> INSTRUÇÕES:
#1 Reescreva o trecho do texto de "Posso criar esse" a "para a região.", substituindo "mudanças no clima" por "alterações do clima".
#2 Liste todas as formas verbais conjugadas na primeira pessoa do singular que aparecem no trecho do texto.

> TRECHO DO TEXTO:
----------
Quando Edward Aloysius Murphy formulou a sua teoria, pois não é uma lei, em 1949 ao dizer que “se alguma coisa pode dar errado, dará com certeza”. Podemos dizer que ele não vivia em tempos de mudanças tão intensas no clima e, portanto, podemos reformular tal teoria para: se alguma coisa pode dar errado, dará com certeza e poderá ser pior que imaginávamos.
Posso criar esse adendo devido ao caminho que vem se desenvolvendo as mudanças no clima, sendo que um de seus árduos estágios de evolução pode ser descrito pelo atual momento em que vivemos.
Como já disse em edições anteriores, acredito que estamos a caminhar para um ponto de não retorno das mudanças no clima. Em que a intensidade de modificações ultrapassa a capacidade de regeneração do sistema climático global e o resultado disso são os eventos extremos, seca ou chuva intensos, mais frequentes. Como foi visto nesta semana para a região.
----------
> REGISTROS FORNECIDOS:
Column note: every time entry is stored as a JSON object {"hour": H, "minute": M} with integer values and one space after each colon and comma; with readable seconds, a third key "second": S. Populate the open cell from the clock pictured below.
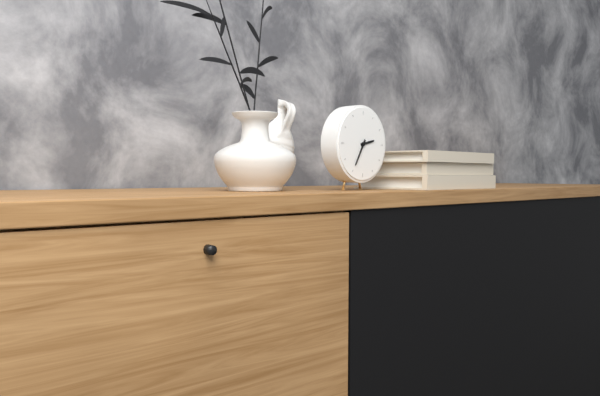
{"hour": 2, "minute": 35}
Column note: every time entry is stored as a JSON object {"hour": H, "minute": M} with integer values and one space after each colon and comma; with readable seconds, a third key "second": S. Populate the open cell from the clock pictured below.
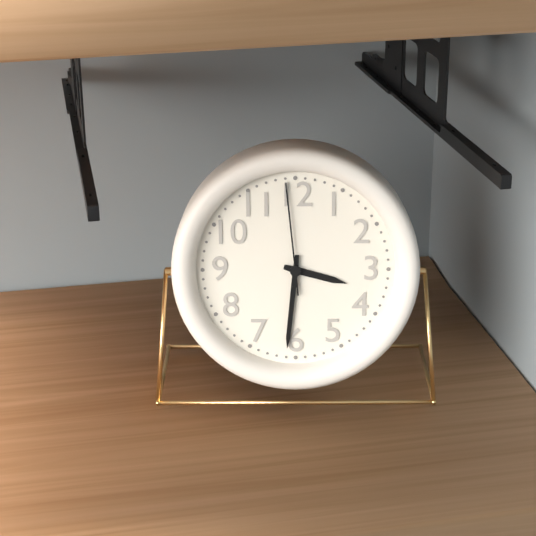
{"hour": 3, "minute": 31, "second": 59}
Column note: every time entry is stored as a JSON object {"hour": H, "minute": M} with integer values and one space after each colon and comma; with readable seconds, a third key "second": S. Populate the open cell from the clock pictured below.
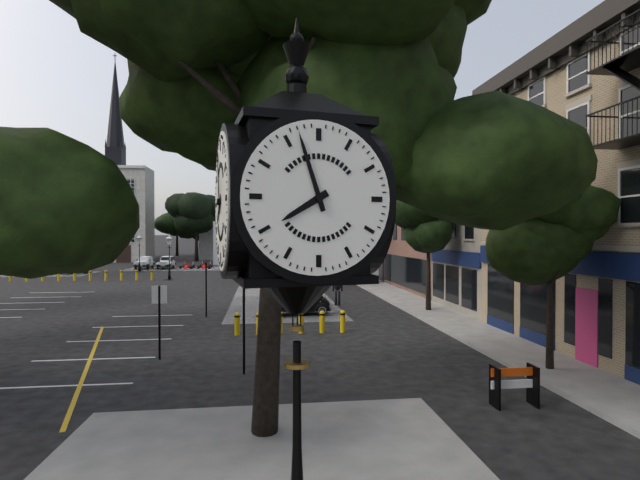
{"hour": 7, "minute": 57}
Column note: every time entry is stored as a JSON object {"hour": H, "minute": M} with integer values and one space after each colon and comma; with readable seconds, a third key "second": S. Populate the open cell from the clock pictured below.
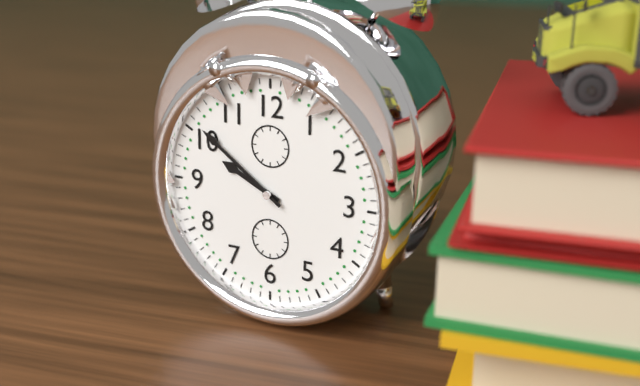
{"hour": 9, "minute": 51}
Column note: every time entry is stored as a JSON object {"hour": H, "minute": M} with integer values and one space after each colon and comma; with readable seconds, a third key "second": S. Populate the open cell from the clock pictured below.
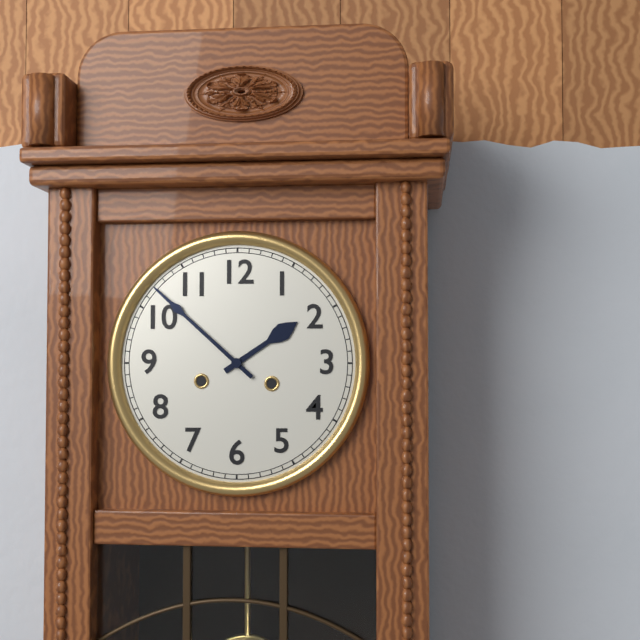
{"hour": 1, "minute": 52}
----------
> RESPOSTAS ESPERADAS:
#1
Posso criar esse adendo devido ao caminho que vem se desenvolvendo as alterações do clima, sendo que um de seus árduos estágios de evolução pode ser descrito pelo atual momento em que vivemos.
Como já disse em edições anteriores, acredito que estamos a caminhar para um ponto de não retorno das alterações do clima. Em que a intensidade de modificações ultrapassa a capacidade de regeneração do sistema climático global e o resultado disso são os eventos extremos, seca ou chuva intensos, mais frequentes. Como foi visto nesta semana para a região.

#2 Posso, disse, acredito